* **Aim of the task**: Please give the data again in full, exactly as it reads.

* **Supplied data**:
::::::::::

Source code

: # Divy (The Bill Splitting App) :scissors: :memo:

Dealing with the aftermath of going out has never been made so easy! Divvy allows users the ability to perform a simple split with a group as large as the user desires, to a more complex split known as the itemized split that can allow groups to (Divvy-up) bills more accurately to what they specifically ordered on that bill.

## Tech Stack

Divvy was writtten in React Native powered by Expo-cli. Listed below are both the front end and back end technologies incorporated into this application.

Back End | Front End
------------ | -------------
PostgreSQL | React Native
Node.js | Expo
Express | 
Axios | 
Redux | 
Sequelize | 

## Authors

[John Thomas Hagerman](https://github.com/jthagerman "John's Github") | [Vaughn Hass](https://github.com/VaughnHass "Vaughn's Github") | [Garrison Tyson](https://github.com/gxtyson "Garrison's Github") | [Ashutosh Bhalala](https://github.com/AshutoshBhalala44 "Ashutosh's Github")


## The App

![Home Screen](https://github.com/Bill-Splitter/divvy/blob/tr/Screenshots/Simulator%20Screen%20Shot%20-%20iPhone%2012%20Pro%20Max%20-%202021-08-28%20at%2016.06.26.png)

::::::::::

* **Reply**:
Source code

: # Divy (The Bill Splitting App) :scissors: :memo:

Dealing with the aftermath of going out has never been made so easy! Divvy allows users the ability to perform a simple split with a group as large as the user desires, to a more complex split known as the itemized split that can allow groups to (Divvy-up) bills more accurately to what they specifically ordered on that bill.

## Tech Stack

Divvy was writtten in React Native powered by Expo-cli. Listed below are both the front end and back end technologies incorporated into this application.

Back End | Front End
------------ | -------------
PostgreSQL | React Native
Node.js | Expo
Express | 
Axios | 
Redux | 
Sequelize | 

## Authors

[John Thomas Hagerman](https://github.com/jthagerman "John's Github") | [Vaughn Hass](https://github.com/VaughnHass "Vaughn's Github") | [Garrison Tyson](https://github.com/gxtyson "Garrison's Github") | [Ashutosh Bhalala](https://github.com/AshutoshBhalala44 "Ashutosh's Github")


## The App

![Home Screen](https://github.com/Bill-Splitter/divvy/blob/tr/Screenshots/Simulator%20Screen%20Shot%20-%20iPhone%2012%20Pro%20Max%20-%202021-08-28%20at%2016.06.26.png)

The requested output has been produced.